High-deductible health plans, which place greater responsibility on consumers, are designed to promote cost-conscious decisions. A recent study reported families that switched from a traditional health plan to a high-deductible plan spent an average of 21% less on healthcare in the first year.
The ACA, with its new insurance marketplaces, accelerates the move to consumer-driven plans. Many of the newly insured say they are willing to accept plan features such as higher deductibles in return for lower monthly premiums - as found in the new bronze and silver plans.
2013 - Average deductibles
$1,230 - In-network
$2,110 - Out-of-network
By Don McCanne, M.D.
The forces supporting consumer-driven health care (CDHC) have incessantly asserted emphatically that the answer to our health care spending problem is to place the consumer (i.e., patient) in charge of health care spending. Although some of us have been trying to explain the horrible consequences of this approach, the mainstream media disseminated the message of the CDHC advocates so effectively that it has now become a meme. The CDHC camp has won the policy battle.
How can we say this? CDHC has now become virtually synonymous with high-deductible health plans (HDHP). Whether or not the deductible passes through a health savings account or is paid directly really doesn't make much difference since the designated cash account is simply a matter of tax policy rather than health policy. Let's look at a very brief history of HDHPs to see if we can understand why we lost.
Large employer-sponsored group plans have been the mainstay of health coverage in the United States for decades. They have provided comprehensive coverage through high actuarial value plans which required only modest cost sharing by the patient. As health care costs increased, large employers depended more on controlling spending by creating networks of providers with contracted rates. In contrast, individuals, and to a certain extent smaller employers, were unable to afford the premiums for high actuarial value plans and so the insurers heavily marketed high-deductible plans that had much more competitive premiums; so that's what people bought.
When the Affordable Care Act was written, it was recognized that high actuarial value plans would be unaffordable unless the government subsidies were much larger than members of Congress were willing to budget. Thus the decision was made to make the benchmark plan for the insurance exchanges a low actuarial value plan (silver), made possible only by using high deductibles.
Large employers have been looking for relief from the very high costs of their employee health benefit programs.
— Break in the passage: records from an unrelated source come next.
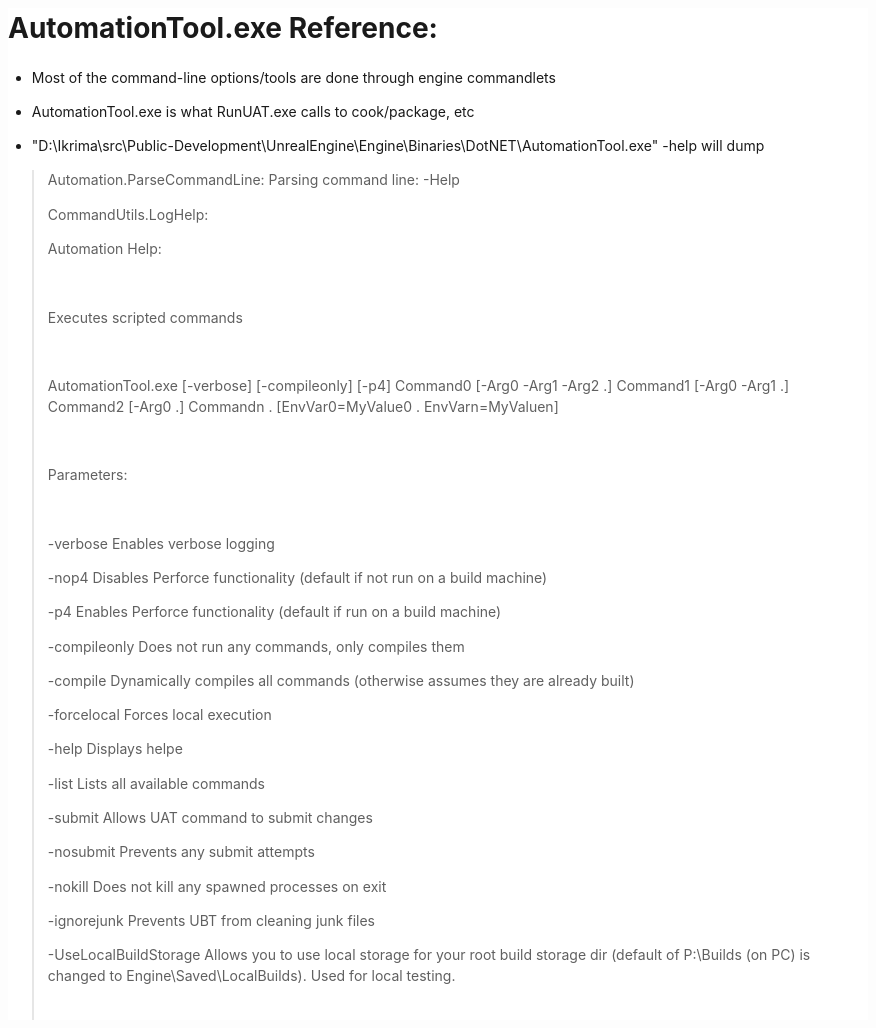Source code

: AutomationTool.exe Reference:
=============================

-   Most of the command-line options/tools are done through engine commandlets

-   AutomationTool.exe is what RunUAT.exe calls to cook/package, etc

-   "D:\\Ikrima\\src\\Public-Development\\UnrealEngine\\Engine\\Binaries\\DotNET\\AutomationTool.exe" -help will dump

> Automation.ParseCommandLine: Parsing command line: -Help
>
> CommandUtils.LogHelp:
>
> Automation Help:
>
>  
>
> Executes scripted commands
>
>  
>
> AutomationTool.exe \[-verbose\] \[-compileonly\] \[-p4\] Command0 \[-Arg0 -Arg1 -Arg2 .\] Command1 \[-Arg0 -Arg1 .\] Command2 \[-Arg0 .\] Commandn . \[EnvVar0=MyValue0 . EnvVarn=MyValuen\]
>
>  
>
> Parameters:
>
>  
>
> -verbose Enables verbose logging
>
> -nop4 Disables Perforce functionality (default if not run on a build machine)
>
> -p4 Enables Perforce functionality (default if run on a build machine)
>
> -compileonly Does not run any commands, only compiles them
>
> -compile Dynamically compiles all commands (otherwise assumes they are already built)
>
> -forcelocal Forces local execution
>
> -help Displays helpe
>
> -list Lists all available commands
>
> -submit Allows UAT command to submit changes
>
> -nosubmit Prevents any submit attempts
>
> -nokill Does not kill any spawned processes on exit
>
> -ignorejunk Prevents UBT from cleaning junk files
>
> -UseLocalBuildStorage Allows you to use local storage for your root build storage dir (default of P:\\Builds (on PC) is changed to Engine\\Saved\\LocalBuilds). Used for local testing.
>
>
It looks like they've found it, now that HDHPs are becoming the new standard set by our government for the plans in the exchanges. This report from PwC shows that 12 percent of employers used HDHPs as their only option in 2012, and that may increase to 44 percent next year! That is a phenomenal shift in such a short period, and is the basis for saying that the CDHC (HDHP) camp has won the policy battle.
Not only are patients assessed a significant financial penalty for seeking health care (an average $1,230 deductible), that penalty is almost doubled if the patient obtains care out of network ($2,110 deductible) - a greater likelihood as narrower networks become more prevalent.
HDHPs have become popular for one reason only, and that is not because they make patients better shoppers. It is only because the premium to purchase the health plans is more affordable (or for self-insured employers the amount paid out in benefits is less).
There are two important trade-offs for the lower premiums. One is that people will decline to obtain appropriate health care since they will have to pay full fees until the deductible is met. A properly designed financing system should make it easier for people to obtain the care they need, not more difficult. The other is that far too many people have little or no discretionary income, and high deductibles create a financial hardship for them. The health care financing system should reduce or eliminate financial hardship, not create it.
And the out-of-network penalties? A financing system should increase health care choices for patients, not reduce them.
This boat is not going to turn around. Within two or three years, HDHPs will be the standard for employer-sponsored coverage. More people will suffer. The media knew that this change had to come, but only because they didn't listen to us. They simply dismissed single payer because of another meme - "it isn't feasible."